SHANGHAI (Reuters) – Regulators have begun scrutinizing some hedge funds and brokers over quantitative trading strategies as China’s stock market struggles to recover, fueling concerns about falling share prices and a sector that could benefit from volatility, sources said. The China Securities Regulatory Commission (CSRC) has checked with several major brokers in recent weeks about short-selling activities and the trading strategies of their clients — funds that trade quickly using derivatives and data-driven computer models, two people with direct knowledge said. Separately, the Shanghai and Shenzhen stock exchanges, under the leadership of the CSRC, have sought information from major mutual funds on their fundraising strategies, another source said. “They want to know the logic of the trade, the source of profit, in which case you hold net long or net short positions … and the reason for buy and sell orders,” the source said.

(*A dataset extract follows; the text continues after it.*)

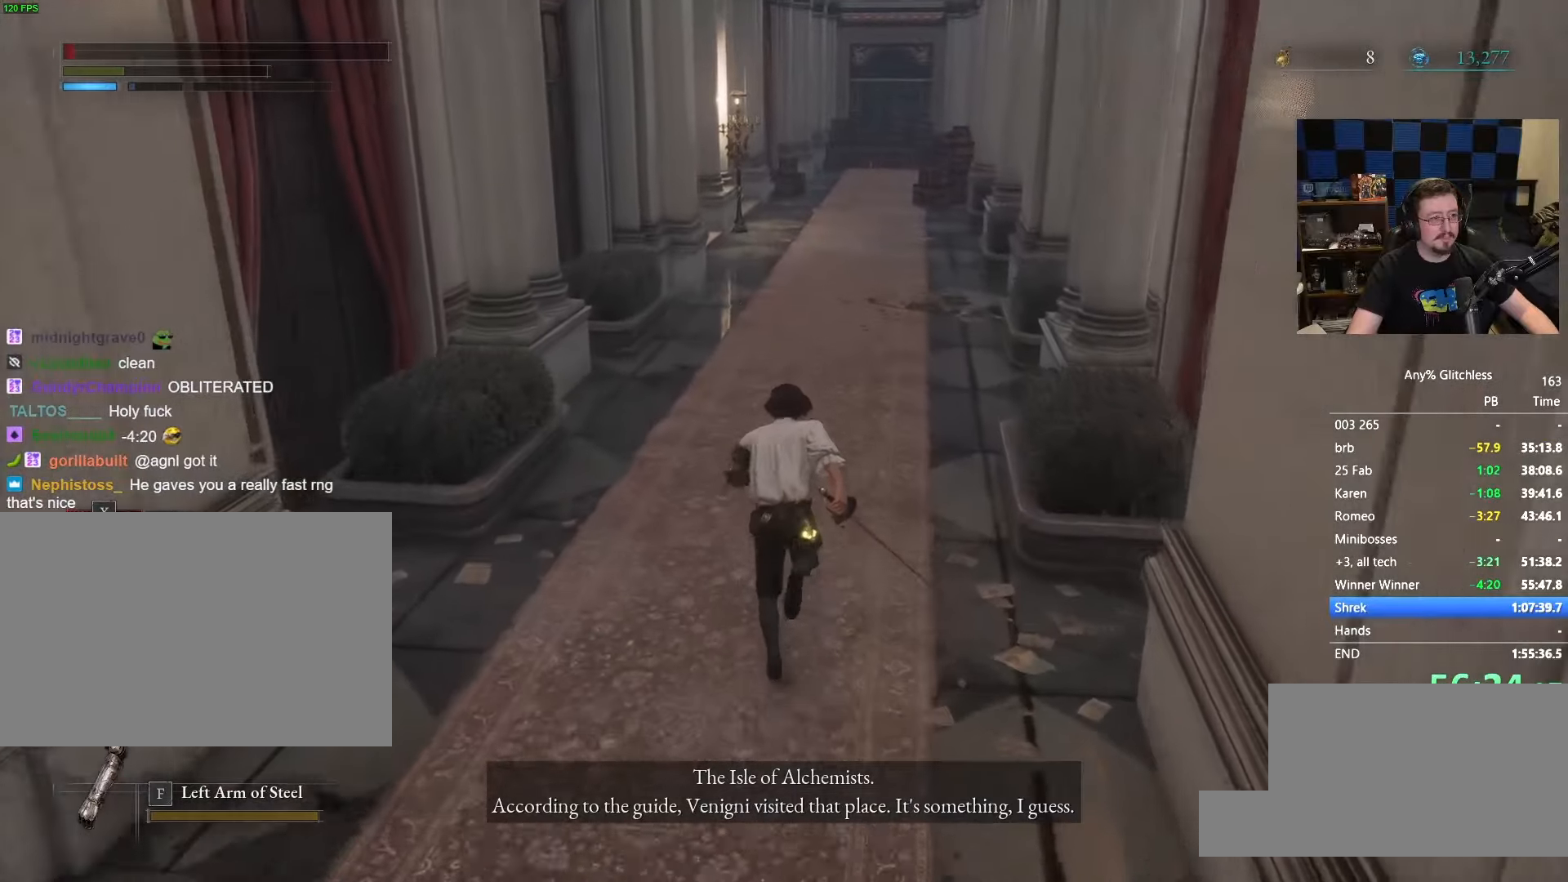
{"keys": ["space", "w"], "mouse": [], "events": [[233, "r", "down"], [283, "r", "up"]]}
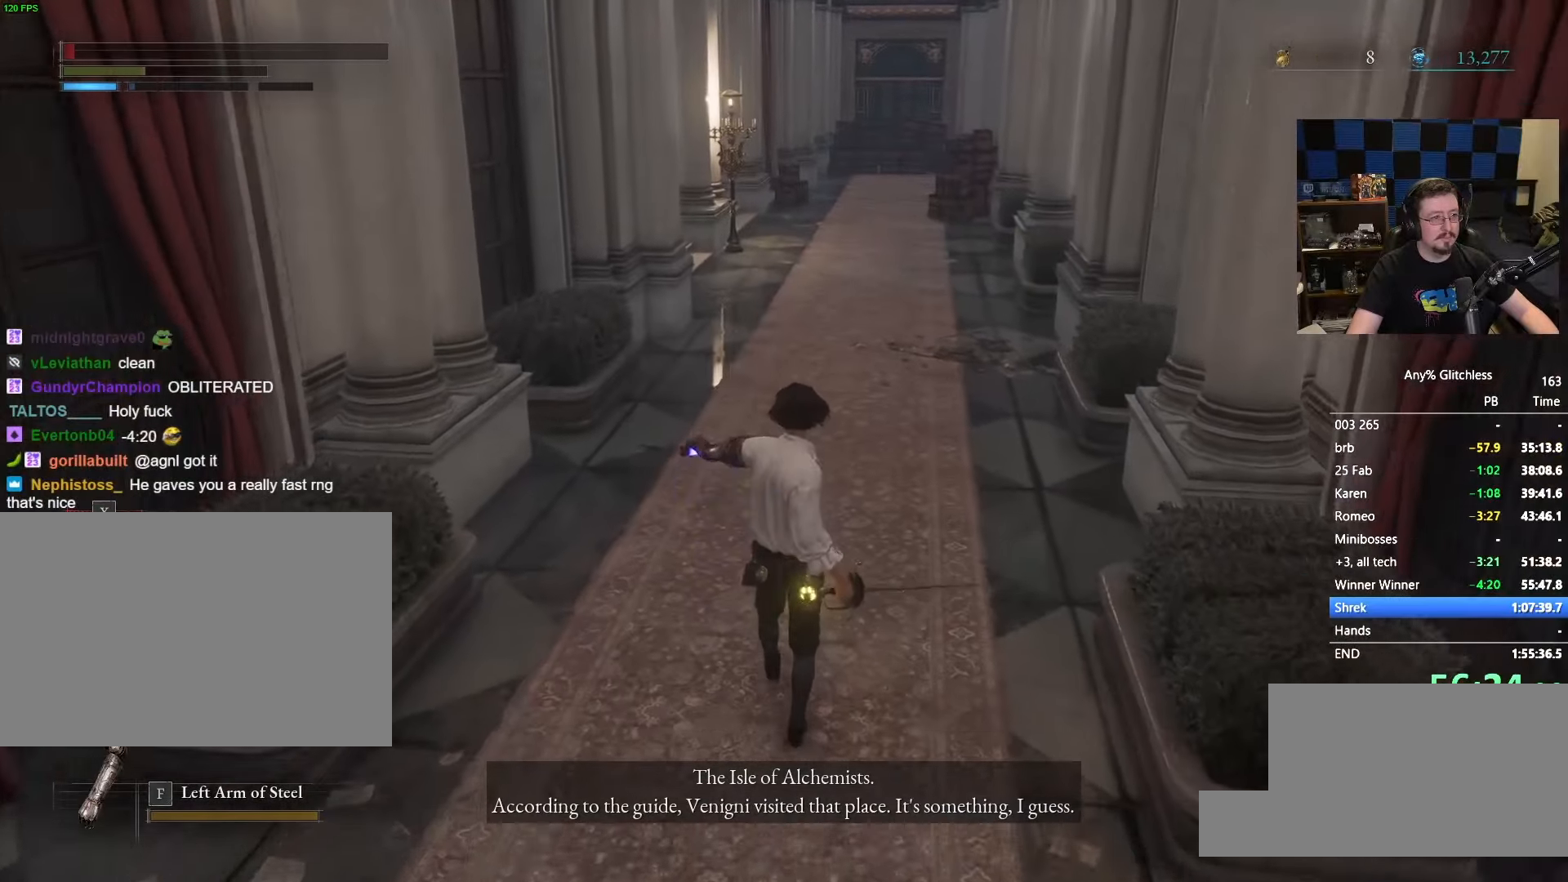
{"keys": ["space", "w"], "mouse": [], "events": [[383, "r", "down"], [483, "r", "up"]]}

The sources did not want to be named because they are not authorized to speak to the media. The CSRC and its boards did not respond to requests for comment.
Global quant fund houses including Winton and Two Sigma have operations in China, but it is unclear whether foreign players are being investigated.
The latest regulatory crackdown comes after a number of market-friendly measures – including stamp duty cuts – have failed to make a sustained rally in a struggling market that is up around 5% year-on-year.
The weakness has sparked finger-wagging on social media, as well as criticism from fund managers and retail investors of these quantitative funds and short sellers.
The CSRC pledged earlier this month to increase scrutiny of program trading, and some fresh investigations into short-selling and some financing activities could lead to tighter rules on hedge funds. The regulatory review is not unconditional. In the year In the 2015 market crash in China, Beijing nearly shut down the index futures market and blamed short sellers for the turmoil. PROBE Quant funds in China exceeded 1.08 trillion yuan ($147.94 billion) by the end of 2021, doubling from a year ago, according to a report compiled by institutions including Huatai Securities. Among China’s largest quantitative funds are high-flyer Quant Investments, Yanfu Investments LLC and Shanghai Minghong Investment Management Co.
A better understanding of the various quantitative strategies could help curb the regulators that contribute to market volatility, said one of the brokerage’s sources. Short-selling activities can also be held in Kunt funds, he said.
“Brokers in China are more willing to lend securities to numbers because of active trading and commission contribution. But it’s not fair for other market players who can’t get collateral loans,” said Yuan Yue, manager of Water Art Asset Management Fund. .
The regulatory inquiry is at an early stage and no conclusion has been reached, according to three sources.
Rich betting regulators have requested information on Direct Market Access (DMA), sources said. Through the DMA, hedge funds in China can borrow money from brokers to fund leveraged bets. Borrowing $1 only requires a minimum deposit of 25 cents. “The DMA will easily raise eyebrows as it involves high leverage and will allow quant funds to make more money,” said a brokerage source. Another brokerage source asked CSRC to clarify the number of their clients and how quantitative trading affected the recent stock market. Yang Tinggu, deputy general manager of asset manager Tongheng Investments, supports strict rules for quant funds, saying many Chinese quants make lucrative bets on weakly regulated companies rather than fundamentals. The quant strategy is a neutral tool, but it is “used to provide liquidity to the bad guys in China,” he said, referring to poorly managed firms in China.